* **Directions for this task**:
Transcribe word for word the lines below from the line with "fruit basket: present" through the line with "pouf: none [142,119,205,163]", ends included.

* **Material supplied**:
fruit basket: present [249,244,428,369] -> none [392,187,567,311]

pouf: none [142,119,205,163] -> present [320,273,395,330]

* * *

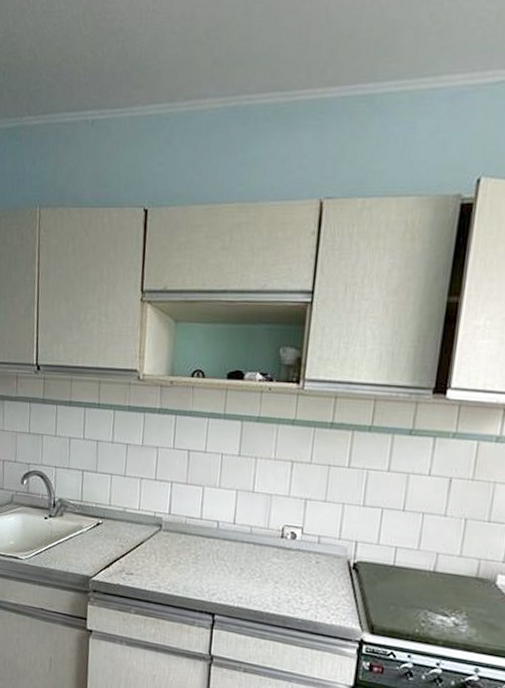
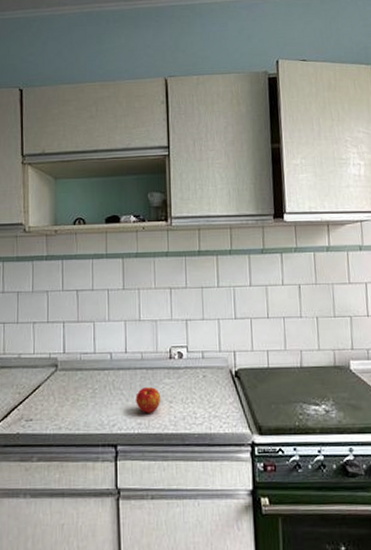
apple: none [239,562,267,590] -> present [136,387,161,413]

* **Final answer**:
fruit basket: present [249,244,428,369] -> none [392,187,567,311]

pouf: none [142,119,205,163] -> present [320,273,395,330]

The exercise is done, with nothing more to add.